Probably the most exciting fish available to northern surfcasters is the little tunny which normally visits the suds at times during this month and into October. Their appearances are sporadic, and they’re generally chasing very small bait which is hard to duplicate. As a result, they are hard to fool with standard tackle and techniques. Those who specialize in fishing for them eliminate all hardware and tie small metal lures directly to light mono — which may result in cut-offs if blues are around.
Lures are reeled at high speed, and the strikes are hard — followed by the blistering run typical of the tuna clan. Unfortunately, little tunny are the poorest eating of the tunas, and most of the 6-10-pound average fish are released.

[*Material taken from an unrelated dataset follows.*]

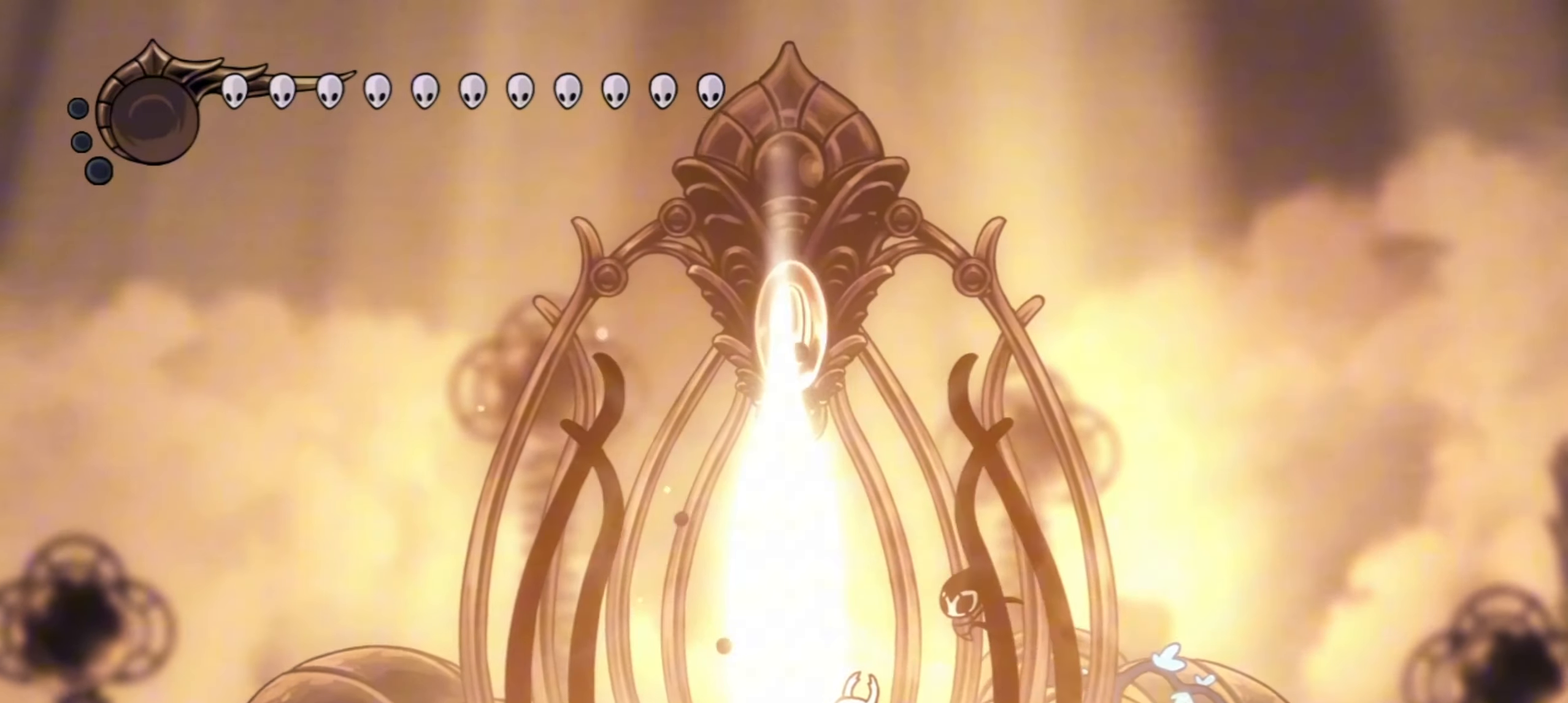
{"keys": ["right", "s", "up"], "events": [[417, "up", "down"], [450, "right", "down"]]}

I’ve yet to see any little tunny jumping even well out of reach of the surf so far, but like many others I’m always doping to be around when they chase bait within range. A better bet is to wait for an appearance at the mouths of inlets. Frank Huza is holding a little tunny in the photo below, but that one was caught in a much more productive fashion on a boat, It was hooked aboard the Queen Mary from Point Pleasant last week, as noted in yesterday’s blog.

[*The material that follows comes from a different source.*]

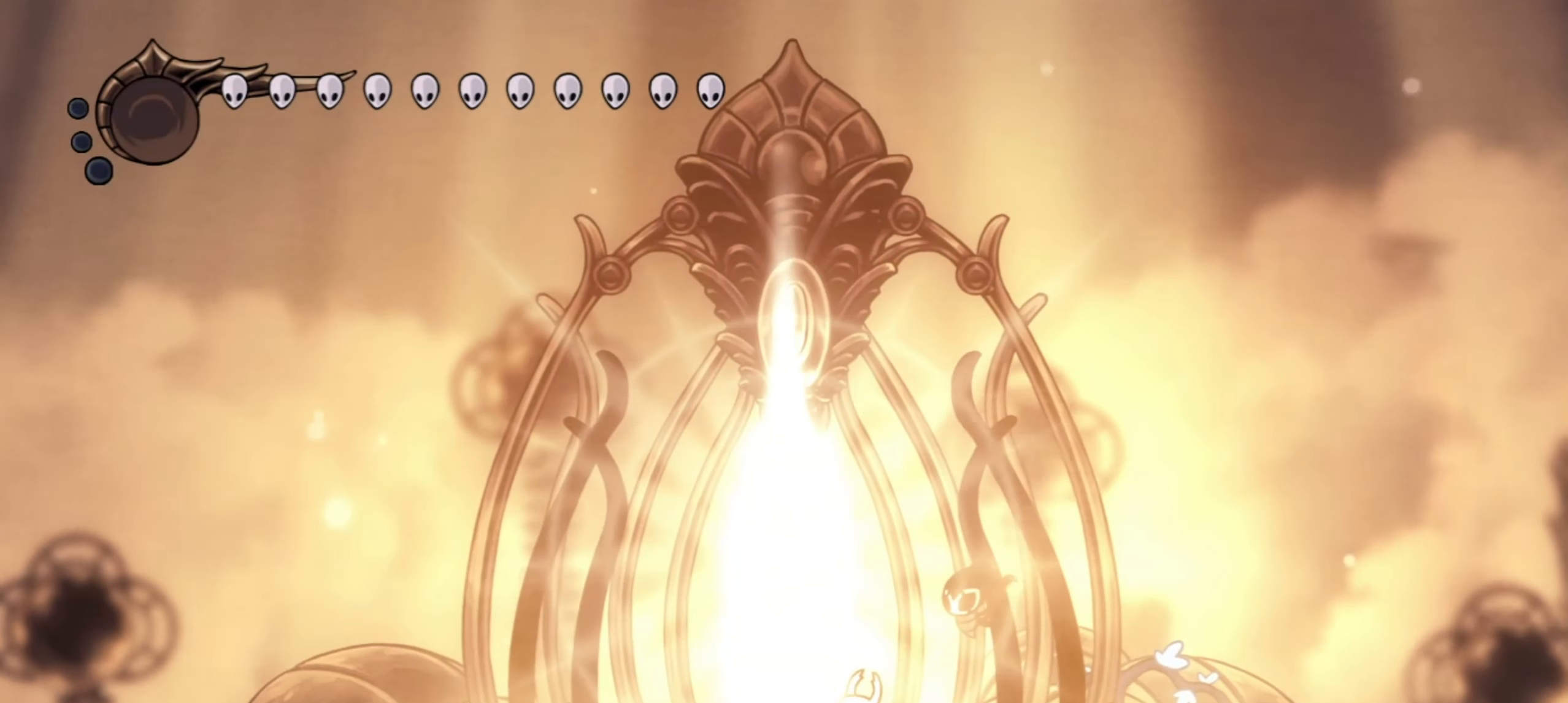
{"keys": ["s", "up"], "events": [[150, "s", "up"], [200, "right", "up"], [233, "s", "down"]]}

The Jamaica from Brielle will be seeking tunny along with bonito and a possible school bluefin tuna on a limited trip at 6:30 a.m. tomorrow.
At Belmar, the Miss Belmar Princess had a slow start to jigging blues today before mostly small blues turned on. The Golden Eagle had a 14-pounder among the smaller blues yesterday, and also lost what they though was a bluefin tuna, They were on a tuna trip today.
The Fishermen from Atlantic Highlands had to make four drops today in order to get into hot porgy action. They were of mixed sizes, but mostly in the 9-9 1/2-inch range.
Capt. Lou Grazioso reported the Triple Wrecks yellowfin tuna run continues, though Friday was a tough one for most boats. Yet, the tuna were hitting everything again yesterday.